# Task item:
Leave the pictures out and write out exactly the lines from the top of the entries through the line containing "thumb tip: (303, 183)".
================================
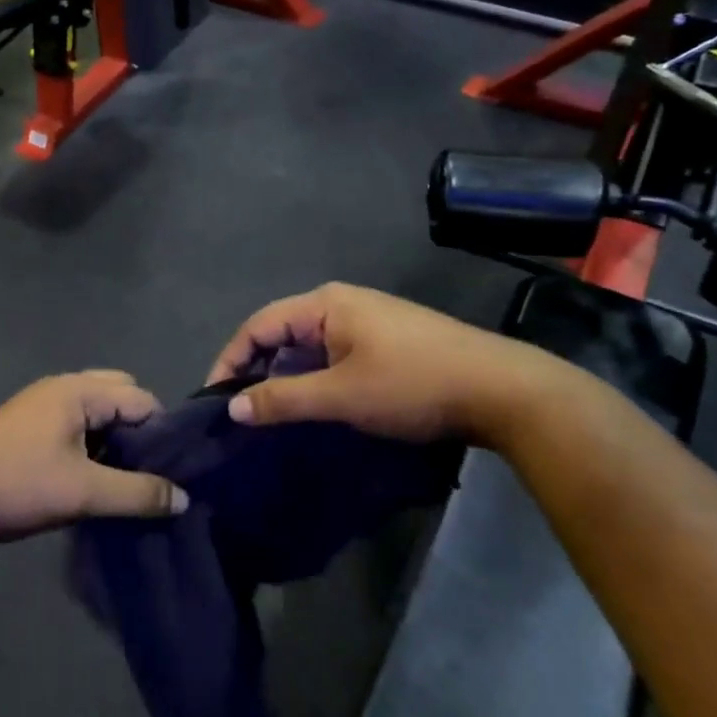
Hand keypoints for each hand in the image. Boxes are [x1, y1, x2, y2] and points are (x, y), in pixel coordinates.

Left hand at [0, 372, 186, 547]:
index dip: (160, 431)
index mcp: (79, 390)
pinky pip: (74, 421)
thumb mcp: (85, 492)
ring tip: (120, 476)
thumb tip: (183, 499)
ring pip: (95, 409)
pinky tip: (89, 474)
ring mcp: (40, 402)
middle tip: (143, 468)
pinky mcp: (26, 423)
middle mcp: (62, 386)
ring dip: (112, 436)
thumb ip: (138, 494)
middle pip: (119, 394)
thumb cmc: (20, 485)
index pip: (140, 398)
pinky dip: (90, 440)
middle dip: (137, 428)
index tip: (170, 469)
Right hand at [205, 282, 561, 445]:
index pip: (259, 325)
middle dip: (257, 369)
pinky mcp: (387, 340)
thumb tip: (232, 407)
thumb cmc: (412, 384)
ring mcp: (368, 320)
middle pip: (281, 332)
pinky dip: (315, 377)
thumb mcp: (341, 396)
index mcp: (325, 304)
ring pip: (309, 346)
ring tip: (272, 413)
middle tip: (241, 411)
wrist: (502, 390)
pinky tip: (316, 405)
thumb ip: (282, 399)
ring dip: (287, 377)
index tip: (214, 399)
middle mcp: (342, 303)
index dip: (231, 360)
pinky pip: (333, 354)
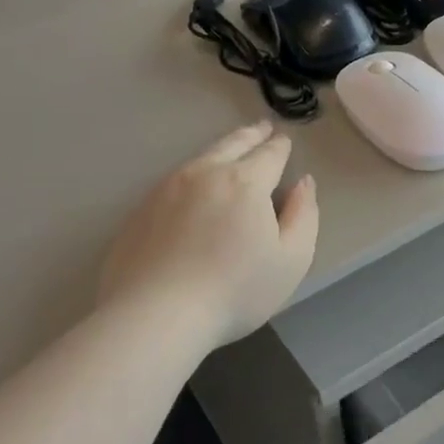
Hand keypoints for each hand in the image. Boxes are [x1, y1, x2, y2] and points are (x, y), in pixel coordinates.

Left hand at [98, 120, 318, 351]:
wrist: (155, 315)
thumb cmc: (235, 290)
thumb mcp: (291, 259)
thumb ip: (303, 215)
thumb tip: (303, 183)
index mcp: (246, 182)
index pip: (269, 154)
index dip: (280, 146)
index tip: (285, 140)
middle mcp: (204, 174)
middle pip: (232, 145)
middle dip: (251, 135)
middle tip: (261, 127)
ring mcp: (166, 189)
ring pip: (200, 158)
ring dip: (221, 149)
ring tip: (231, 149)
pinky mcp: (140, 210)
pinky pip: (174, 181)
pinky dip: (193, 175)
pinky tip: (193, 187)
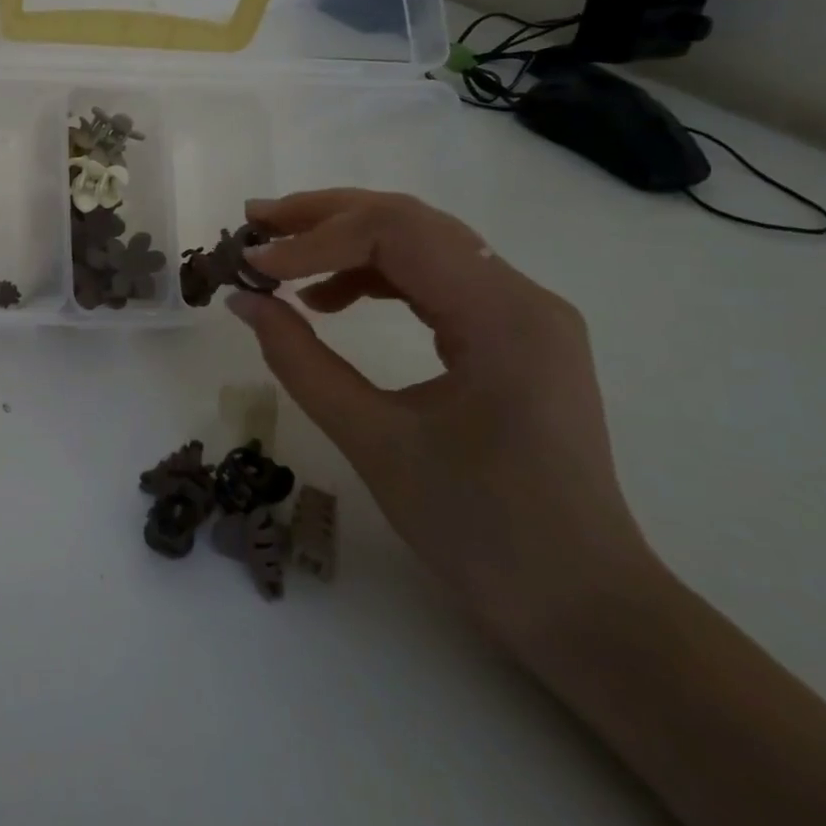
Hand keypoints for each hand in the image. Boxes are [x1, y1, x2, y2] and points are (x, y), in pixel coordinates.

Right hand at [227, 189, 657, 651]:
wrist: (582, 607)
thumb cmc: (481, 531)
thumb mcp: (374, 441)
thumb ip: (299, 360)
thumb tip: (243, 300)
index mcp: (503, 317)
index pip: (397, 234)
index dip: (315, 239)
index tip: (252, 264)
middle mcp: (522, 297)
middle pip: (411, 221)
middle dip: (326, 217)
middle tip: (257, 223)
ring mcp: (522, 314)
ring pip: (422, 243)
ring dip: (347, 240)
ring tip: (281, 256)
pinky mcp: (511, 336)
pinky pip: (434, 279)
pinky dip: (374, 275)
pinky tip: (330, 299)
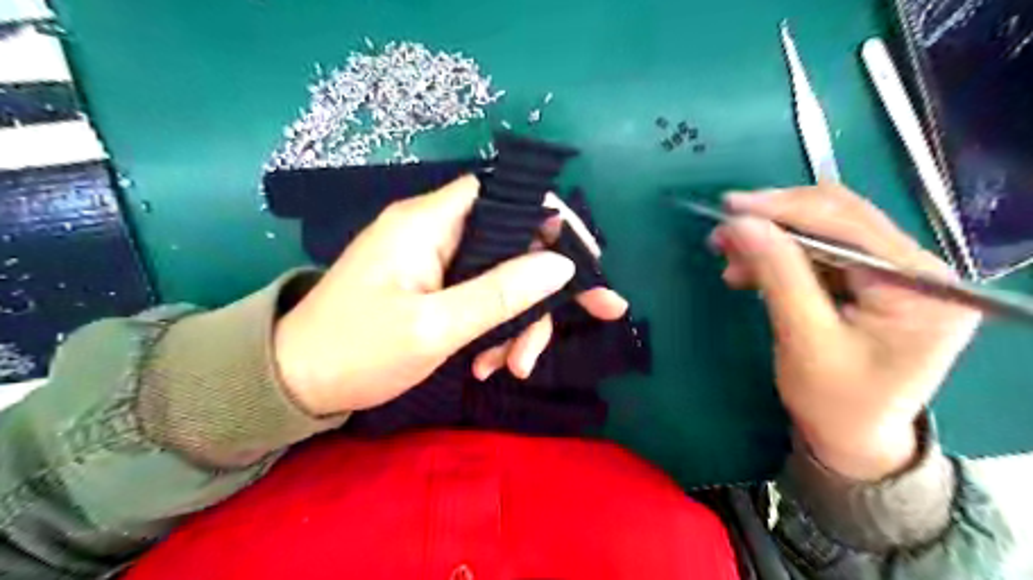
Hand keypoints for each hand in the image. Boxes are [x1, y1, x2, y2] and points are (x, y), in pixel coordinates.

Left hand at [273, 177, 623, 417]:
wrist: (294, 383)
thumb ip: (500, 293)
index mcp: (429, 223)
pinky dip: (494, 330)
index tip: (586, 261)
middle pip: (513, 244)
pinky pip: (482, 299)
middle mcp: (437, 232)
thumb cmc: (356, 351)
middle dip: (541, 293)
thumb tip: (562, 265)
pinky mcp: (435, 287)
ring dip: (516, 323)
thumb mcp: (434, 326)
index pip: (506, 196)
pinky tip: (488, 365)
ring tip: (509, 368)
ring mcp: (436, 261)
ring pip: (502, 278)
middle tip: (568, 333)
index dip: (552, 219)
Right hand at [715, 183, 978, 480]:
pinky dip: (781, 255)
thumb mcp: (803, 340)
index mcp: (920, 287)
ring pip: (826, 230)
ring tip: (731, 257)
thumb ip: (777, 275)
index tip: (730, 207)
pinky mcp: (874, 280)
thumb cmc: (834, 401)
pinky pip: (822, 251)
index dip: (785, 210)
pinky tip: (752, 269)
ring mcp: (898, 272)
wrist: (853, 437)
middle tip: (723, 234)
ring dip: (773, 238)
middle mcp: (919, 268)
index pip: (848, 226)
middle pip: (840, 219)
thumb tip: (741, 224)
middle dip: (775, 222)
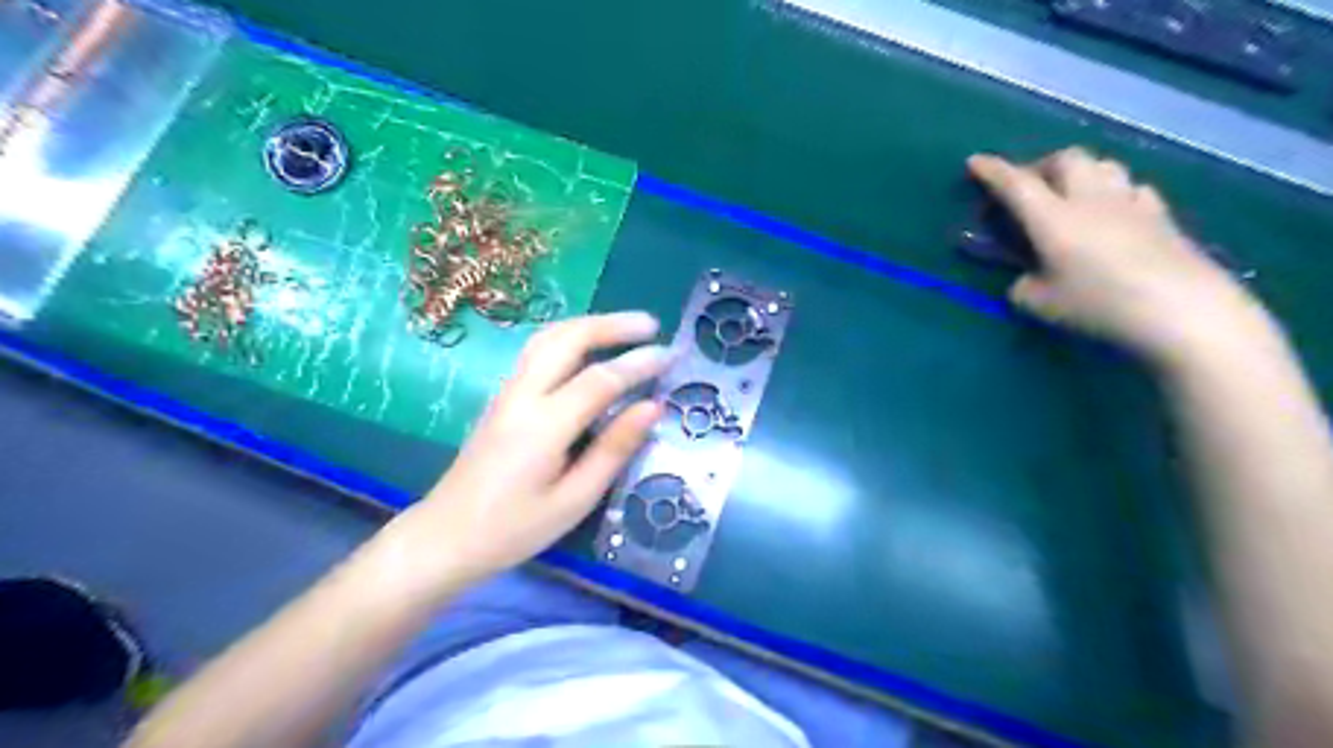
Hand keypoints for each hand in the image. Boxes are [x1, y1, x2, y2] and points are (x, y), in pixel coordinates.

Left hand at [377, 313, 665, 592]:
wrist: (445, 538)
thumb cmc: (514, 529)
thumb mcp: (575, 499)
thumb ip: (614, 449)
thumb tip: (653, 407)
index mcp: (543, 425)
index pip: (600, 379)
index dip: (639, 364)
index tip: (672, 355)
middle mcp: (523, 396)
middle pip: (567, 339)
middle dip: (612, 325)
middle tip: (651, 325)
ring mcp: (507, 392)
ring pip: (548, 338)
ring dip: (589, 325)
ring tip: (625, 328)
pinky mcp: (502, 398)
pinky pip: (537, 351)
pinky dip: (569, 338)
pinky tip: (588, 348)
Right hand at [969, 148, 1267, 366]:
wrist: (1181, 309)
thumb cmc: (1098, 305)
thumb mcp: (1040, 305)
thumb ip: (1023, 288)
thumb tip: (1024, 280)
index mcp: (1052, 218)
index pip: (1015, 184)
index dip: (992, 170)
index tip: (974, 162)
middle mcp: (1089, 199)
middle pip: (1065, 159)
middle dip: (1041, 166)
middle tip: (1028, 189)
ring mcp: (1130, 203)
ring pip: (1102, 164)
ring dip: (1079, 172)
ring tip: (1070, 194)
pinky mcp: (1161, 215)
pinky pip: (1133, 187)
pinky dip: (1114, 191)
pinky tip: (1113, 211)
================================
# Answer box:
Hand keypoints for each hand in the image. Boxes are [x1, y1, x2, y2] and points are (x, y), in pixel coordinates.

Left hand at [0, 372, 186, 547]:
index dip: (160, 431)
index mcp: (79, 390)
pinky pip: (74, 421)
thumb mcp: (85, 492)
ring tip: (120, 476)
thumb tip: (183, 499)
ring pip: (95, 409)
pinky tip: (89, 474)
ring mcp: (40, 402)
middle tip: (143, 468)
pinky mcp: (26, 423)
middle mcp: (62, 386)
ring dip: (112, 436)
thumb ip: (138, 494)
middle pip: (119, 394)
thumb cmc: (20, 485)
index pip: (140, 398)
pinky dip: (90, 440)
middle dip: (137, 428)
index tip: (170, 469)
Right hand at [205, 282, 561, 445]:
index pip: (259, 325)
middle dip: (257, 369)
pinky mcp: (387, 340)
thumb tip: (232, 407)
thumb cmc: (412, 384)
ring mcp: (368, 320)
middle pip: (281, 332)
pinky dip: (315, 377)
thumb mcp: (341, 396)
index mcp: (325, 304)
ring pip: (309, 346)
ring tip: (272, 413)
middle tip: (241, 411)
wrist: (502, 390)
pinky tip: (316, 405)
thumb ip: (282, 399)
ring dip: (287, 377)
index tip: (214, 399)
middle mcp: (342, 303)
index dip: (231, 360)
pinky pip: (333, 354)
Hand keypoints for each hand in the image. Boxes are [x1, y1, x2, y2] and points are (x, y), in pixel coordinates.

Left hand at [98, 120, 318, 351]:
wrist: (155, 315)
thumb cmc: (235, 290)
thumb mcp: (291, 259)
thumb ip: (303, 215)
thumb tip: (303, 183)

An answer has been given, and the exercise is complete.